#### BACAAN YANG DISEDIAKAN
====

September 13, 2024

Sumarno: Yang Dilarang Jika Menghina SARA

20160927_055329_sumarno2

Regulasi penyelenggaraan Pilkada 2017 tak bertuliskan larangan mengkampanyekan suku, agama, ras, dan antargolongan (SARA) dalam pilkada. Undang-undang Pilkada (No.8/2015 dan No.10/2016) dan Peraturan Komisi Pemilihan Umum (PKPU) No.12/2016 tentang Kampanye menekankan pelanggaran mengenai SARA jika terjadi penghinaan.

Ketua Komisi Pemilihan Umum (KPU) DKI Jakarta, Sumarno kepada satu media (20/9) pernah menjelaskan posisi penyelenggara Pilkada 2017 menyikapi SARA berdasar UU Pilkda dan PKPU. Menurutnya, tak masalah jika pemuka agama menyampaikan kriteria pemimpin yang bisa saja salah satu kriterianya adalah seiman. Berikut penjelasannya kepada rumahpemilu.org saat dihubungi (27/9).

Sebagai Ketua KPU DKI Jakarta, anda pernah mengatakan di media tentang kampanye SARA?

Saya mau mengklarifikasi dulu, dalam wawancara itu saya tidak menyebut nama-nama yang akan menjadi calon. Saya hanya menjelaskan posisi SARA dalam aturan pelaksanaan pilkada.

Sebetulnya bagaimana?

Saya menjelaskan bahwa SARA, suku, agama, ras, dan antargolongan itu merupakan fakta dalam demokrasi. Saya setuju dengan pandangan Ketua DKPP (Dewan Kehormatan Penyelenggara Pemilu), Jimly Asshiddiqie. Menurutnya, SARA adalah bagian dari demokrasi yang dinamika partisipasinya tak boleh dilarang sehingga harus diakui termasuk di pemilu.

Menurut anda, tak masalah jika ada pemuka atau kelompok agama mengajak untuk memilih pemimpin yang seiman?

Apa masalahnya? Jika ini dipermasalahkan, kita kemungkinan akan mempermasalahkan ajaran agama.

Anda pun tak mempermasalahkan jika ada tokoh masyarakat atau ormas yang mengajak untuk memilih pemimpin yang sesuku atau orang asli daerah?

Iya. Apa masalahnya? Yang dilarang oleh aturan pilkada jika menghina SARA. Jika ada orang Jawa lalu dia merasa pemimpin harus orang Jawa masa ajakannya harus dilaporkan sebagai pelanggaran.

====

#### INFORMASI HASIL EKSTRAKSI

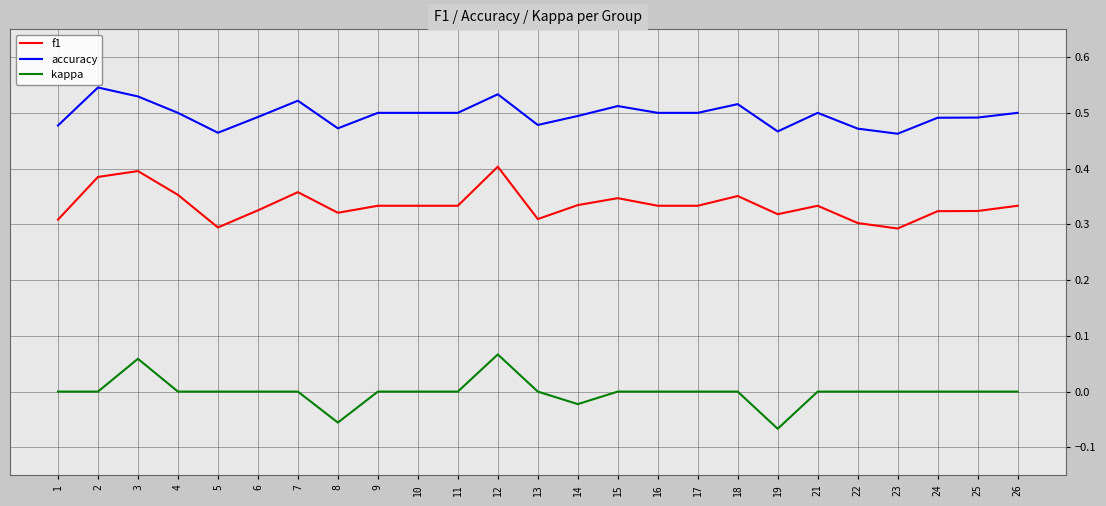

Where is the first local minimum for accuracy?

5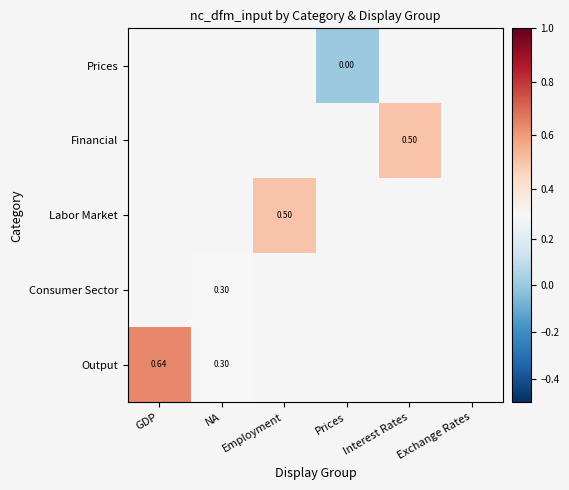

Which category has the highest value across all series?

GDP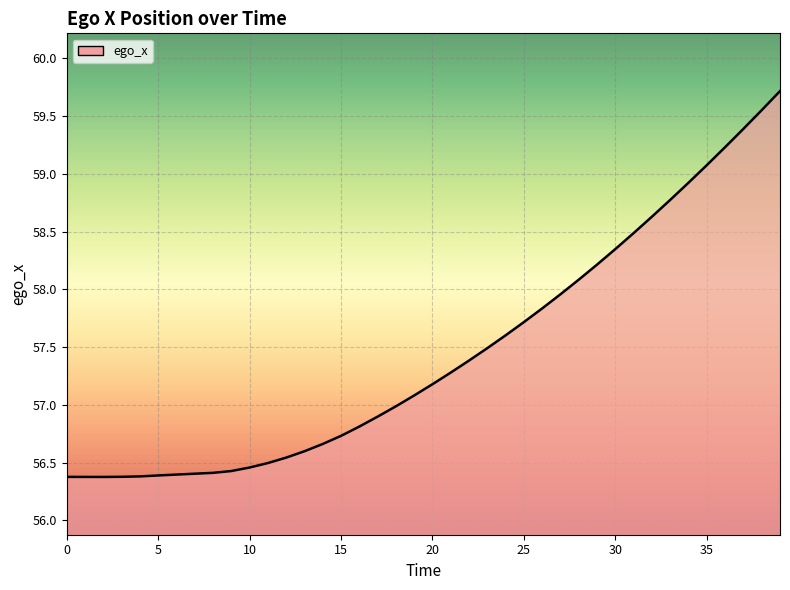

The chart shows a value of 58.6 at 32. True or false?

True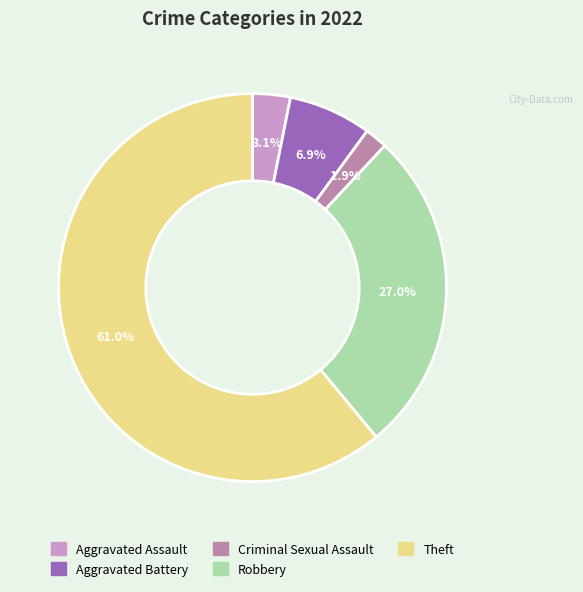

To the nearest percent, what is the difference between the Aggravated Battery and Theft slice percentages?

54%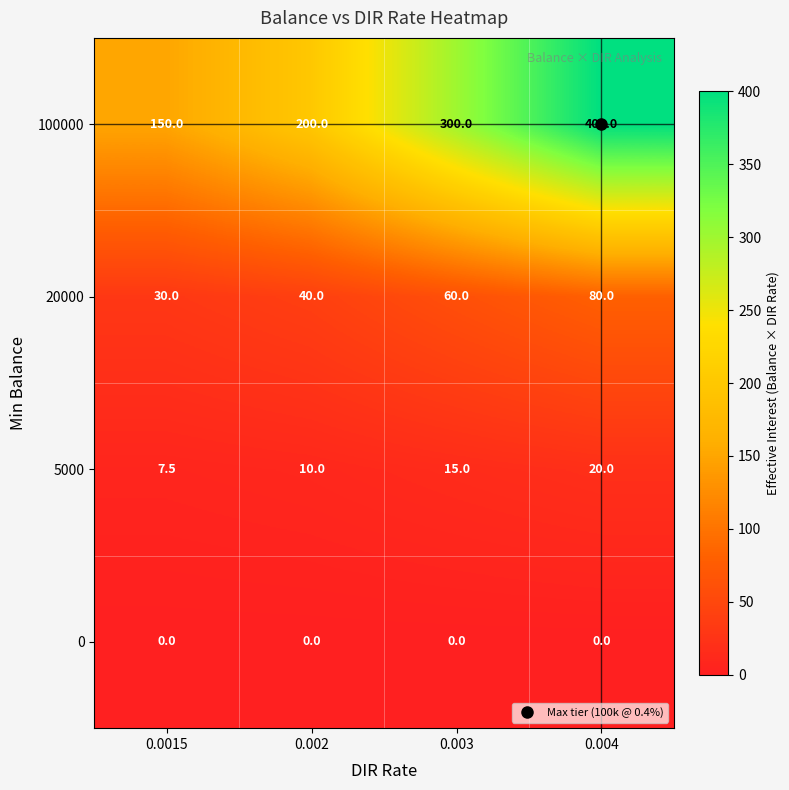

At which label is 20000 closest to 55?

0.003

====

#### TUGAS YANG DIKERJAKAN
[1] Tuliskan kembali sebagian wawancara tentang SARA dalam pilkada, dimulai dari kata-kata yang memuat "Saya mau mengklarifikasi" dan berhenti sesudah "termasuk di pemilu.".
[2] Jawablah pertanyaan berikut berdasarkan wawancara tentang SARA dalam pilkada.
(a) Peraturan KPU nomor berapa yang mengatur tentang kampanye?
(b) Siapa Ketua DKPP yang pandangannya disetujui oleh Sumarno?
(c) Menurut Sumarno, hal apa terkait SARA yang dilarang oleh aturan pilkada?
[3] Lanjutkan wawancara tentang SARA dalam pilkada mulai dari kalimat terakhir yang tertulis.
Catatan tersebut tidak dipakai sama sekali di sini.

#### HASIL PENGERJAAN TUGAS
[1]
Saya mau mengklarifikasi dulu, dalam wawancara itu saya tidak menyebut nama-nama yang akan menjadi calon. Saya hanya menjelaskan posisi SARA dalam aturan pelaksanaan pilkada.

Sebetulnya bagaimana?

Saya menjelaskan bahwa SARA, suku, agama, ras, dan antargolongan itu merupakan fakta dalam demokrasi. Saya setuju dengan pandangan Ketua DKPP (Dewan Kehormatan Penyelenggara Pemilu), Jimly Asshiddiqie. Menurutnya, SARA adalah bagian dari demokrasi yang dinamika partisipasinya tak boleh dilarang sehingga harus diakui termasuk di pemilu.

[2]
(a) PKPU No.12/2016.
(b) Jimly Asshiddiqie.
(c) Menghina SARA.

[3]
Anda menekankan ajakan memilih berdasarkan SARA menjadi pelanggaran jika menyertakan penghinaan?

Iya. Dalam undang-undang, yang dilarang bukan kampanye SARA tapi penghinaan SARA. Tempat pun juga ada yang dilarang. Tempat ibadah dan tempat pendidikan dilarang dijadikan tempat kampanye.

Soal tempat ibadah dan tempat pendidikan sebagai tempat yang dilarang kampanye, apakah kampanye yang dimaksud harus sesuai pengertian dalam undang-undang?

Undang-undang memang mengartikan kampanye sebagai penyampaian visi, misi, dan program partai. Penerapannya tak akan sekaku ini. Jika di tempat pendidikan ada yang mengajak memilih si A dengan menyebutkan nama atau nomor urut, itu bisa dipahami sebagai kampanye. Ini masuk yang dilarang dalam undang-undang.

PKPU No.12/2016 tentang Kampanye menambah atau (/) dari pengertian sebelumnya dalam UU Pilkada sehingga bisa diartikan (visi, misi, dan program) tak harus akumulatif. Tanggapannya?

Iya. Kami sedang membuat petunjuk teknis (Juknis) untuk menindaklanjuti PKPU itu. Kami sedang membuat aturan yang lebih teknis sehingga dilapangan lebih aplikatif.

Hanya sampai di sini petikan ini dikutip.